Feeling invigorated, we went deeper into the forest and did another interesting exercise. Forming a train, holding onto the person in front’s shoulder, we followed Tommy with our eyes closed. Although I felt conscious of treading on the heels of the person in front, this was another strange but rewarding feeling. The calmness of the forest was accentuated as we walked slowly listening to the ambient sounds and heightened smells.
Tommy explained why he uses Fforest Fawr, “I wanted to offer walks in an area that has a lot of trees because of the health benefits of ‘Forest Bathing’ or Shinrin-Yoku, a practice developed in the 1980s in Japan which is essentially a mindful walk in a forest. I wanted to use a location with a range of paths, views, running water, parking and ideally somewhere to share a drink. Fforest Fawr fits the bill especially due to the excellent Forest Tea Rooms where I end my walks. I felt it was important to have permission to run walks on a site and approached several organisations, Natural Resources Wales were one of the most accommodating and though I had to pay for a permit I feel that it is a good fit for me.”
Even though we’d only been walking for 90 minutes, the group already felt like friends as we’d shared this experience with each other. For some people, mindfulness is a way to cope with their hectic lives. It can help with physical and mental well-being. For me, it was an interesting new way to experience a familiar environment. Next time I take a walk through the forest, I’ll slow down and take in the surroundings with a new appreciation.
We finished by having a drink and snack at the Forest Tea Rooms before heading back to normal life.

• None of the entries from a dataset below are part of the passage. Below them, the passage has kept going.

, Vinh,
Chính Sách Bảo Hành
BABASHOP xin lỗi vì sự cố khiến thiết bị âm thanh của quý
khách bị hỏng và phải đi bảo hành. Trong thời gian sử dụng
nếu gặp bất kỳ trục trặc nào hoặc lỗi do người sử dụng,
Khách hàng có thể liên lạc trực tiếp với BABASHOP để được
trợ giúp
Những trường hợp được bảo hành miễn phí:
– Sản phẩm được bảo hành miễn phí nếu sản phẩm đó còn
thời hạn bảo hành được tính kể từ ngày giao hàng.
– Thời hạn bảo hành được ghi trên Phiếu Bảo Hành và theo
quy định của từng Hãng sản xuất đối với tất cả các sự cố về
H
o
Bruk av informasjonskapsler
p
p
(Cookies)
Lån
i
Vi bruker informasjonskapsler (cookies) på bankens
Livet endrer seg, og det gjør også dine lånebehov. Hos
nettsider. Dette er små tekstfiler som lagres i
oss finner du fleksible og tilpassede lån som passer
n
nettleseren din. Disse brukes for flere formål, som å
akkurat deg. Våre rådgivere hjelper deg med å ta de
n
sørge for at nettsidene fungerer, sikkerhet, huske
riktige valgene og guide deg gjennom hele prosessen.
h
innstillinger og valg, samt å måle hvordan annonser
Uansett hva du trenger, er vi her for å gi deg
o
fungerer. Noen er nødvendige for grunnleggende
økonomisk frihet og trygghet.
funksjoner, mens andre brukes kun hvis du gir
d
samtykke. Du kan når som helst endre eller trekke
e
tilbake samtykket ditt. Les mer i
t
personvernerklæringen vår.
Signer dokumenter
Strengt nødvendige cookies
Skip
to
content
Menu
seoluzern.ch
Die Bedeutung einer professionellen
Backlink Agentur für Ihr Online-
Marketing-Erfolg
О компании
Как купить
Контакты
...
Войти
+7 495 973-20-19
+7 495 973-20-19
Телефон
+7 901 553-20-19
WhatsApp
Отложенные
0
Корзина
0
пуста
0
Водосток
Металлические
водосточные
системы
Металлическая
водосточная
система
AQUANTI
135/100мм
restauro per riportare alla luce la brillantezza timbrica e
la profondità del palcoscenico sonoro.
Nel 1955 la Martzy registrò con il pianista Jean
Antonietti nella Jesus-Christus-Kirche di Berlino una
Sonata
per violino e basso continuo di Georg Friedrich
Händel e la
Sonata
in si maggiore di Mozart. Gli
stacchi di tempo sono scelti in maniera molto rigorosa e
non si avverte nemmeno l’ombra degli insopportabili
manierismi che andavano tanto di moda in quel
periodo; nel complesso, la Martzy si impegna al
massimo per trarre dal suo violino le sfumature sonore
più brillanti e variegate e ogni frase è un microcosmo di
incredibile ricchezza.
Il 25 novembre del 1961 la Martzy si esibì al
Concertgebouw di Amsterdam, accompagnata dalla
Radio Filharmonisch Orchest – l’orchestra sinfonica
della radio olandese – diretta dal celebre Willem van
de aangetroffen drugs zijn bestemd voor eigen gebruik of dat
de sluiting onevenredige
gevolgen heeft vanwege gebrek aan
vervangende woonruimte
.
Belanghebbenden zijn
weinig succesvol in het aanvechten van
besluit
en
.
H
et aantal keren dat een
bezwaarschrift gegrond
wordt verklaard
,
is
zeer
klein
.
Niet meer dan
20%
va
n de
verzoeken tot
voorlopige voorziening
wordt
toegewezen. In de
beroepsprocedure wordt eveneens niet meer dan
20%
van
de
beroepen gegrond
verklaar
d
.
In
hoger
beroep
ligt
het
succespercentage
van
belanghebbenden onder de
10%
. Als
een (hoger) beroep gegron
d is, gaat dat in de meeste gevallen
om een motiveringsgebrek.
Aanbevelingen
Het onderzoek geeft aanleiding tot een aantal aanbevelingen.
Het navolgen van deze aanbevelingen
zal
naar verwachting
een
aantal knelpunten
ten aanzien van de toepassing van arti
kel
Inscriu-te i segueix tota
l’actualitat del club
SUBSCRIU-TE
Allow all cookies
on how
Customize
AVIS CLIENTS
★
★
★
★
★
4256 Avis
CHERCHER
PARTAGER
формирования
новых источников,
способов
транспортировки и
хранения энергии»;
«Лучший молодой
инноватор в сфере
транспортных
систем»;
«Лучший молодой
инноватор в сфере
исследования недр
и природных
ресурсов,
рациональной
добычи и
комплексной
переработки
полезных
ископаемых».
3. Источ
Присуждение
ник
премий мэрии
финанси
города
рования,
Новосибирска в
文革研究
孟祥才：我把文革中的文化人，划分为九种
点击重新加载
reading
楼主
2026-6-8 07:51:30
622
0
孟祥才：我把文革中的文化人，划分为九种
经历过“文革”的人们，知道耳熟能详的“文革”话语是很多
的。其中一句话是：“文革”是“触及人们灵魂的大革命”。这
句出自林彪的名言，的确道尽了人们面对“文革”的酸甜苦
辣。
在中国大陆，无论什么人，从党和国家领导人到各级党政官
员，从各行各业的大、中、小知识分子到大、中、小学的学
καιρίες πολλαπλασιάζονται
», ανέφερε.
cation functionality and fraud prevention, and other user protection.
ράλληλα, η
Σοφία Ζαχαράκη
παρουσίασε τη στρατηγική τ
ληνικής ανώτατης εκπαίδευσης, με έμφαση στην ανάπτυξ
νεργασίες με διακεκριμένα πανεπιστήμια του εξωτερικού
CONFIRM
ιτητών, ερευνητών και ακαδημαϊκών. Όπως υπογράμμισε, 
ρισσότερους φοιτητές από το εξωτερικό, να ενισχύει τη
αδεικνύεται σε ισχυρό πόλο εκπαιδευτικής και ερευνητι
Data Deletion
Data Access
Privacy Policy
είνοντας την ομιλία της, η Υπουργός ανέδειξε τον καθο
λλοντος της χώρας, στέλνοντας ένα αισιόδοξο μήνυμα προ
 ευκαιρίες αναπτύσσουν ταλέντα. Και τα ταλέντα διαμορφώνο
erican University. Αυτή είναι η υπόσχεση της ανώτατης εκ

I find that people are amazed at what they observe when they slow down and pay attention to what is around them, just feeling what moss feels like or noticing how the sound of water is perceived all of a sudden can be a wonderful experience when your attention is guided to it. Tommy Carr
I asked Tommy how people can be mindful in their everyday life, “I’d suggest taking a walk somewhere natural, it doesn’t have to be a forest but trees do help. Find a local park and just wander letting your attention to what is around you, investigate using all of your senses and pay attention to how your breathing or thinking changes. Notice how the ground feels beneath your feet and the feelings of movement as you take each step. If you feel like you need some guidance you can listen to a short recording I’ve created.”
Tommy’s next mindful walk in Fforest Fawr is on Sunday 19th August. Full price tickets are £10. If you are a member of The Woodland Trust it is £8. A concession rate for students or the unwaged is available at £6.
Disclosure: Although I didn’t pay the standard fee to attend the walk, I haven’t been paid for this article. I promote local activities that I think my readers will be interested in.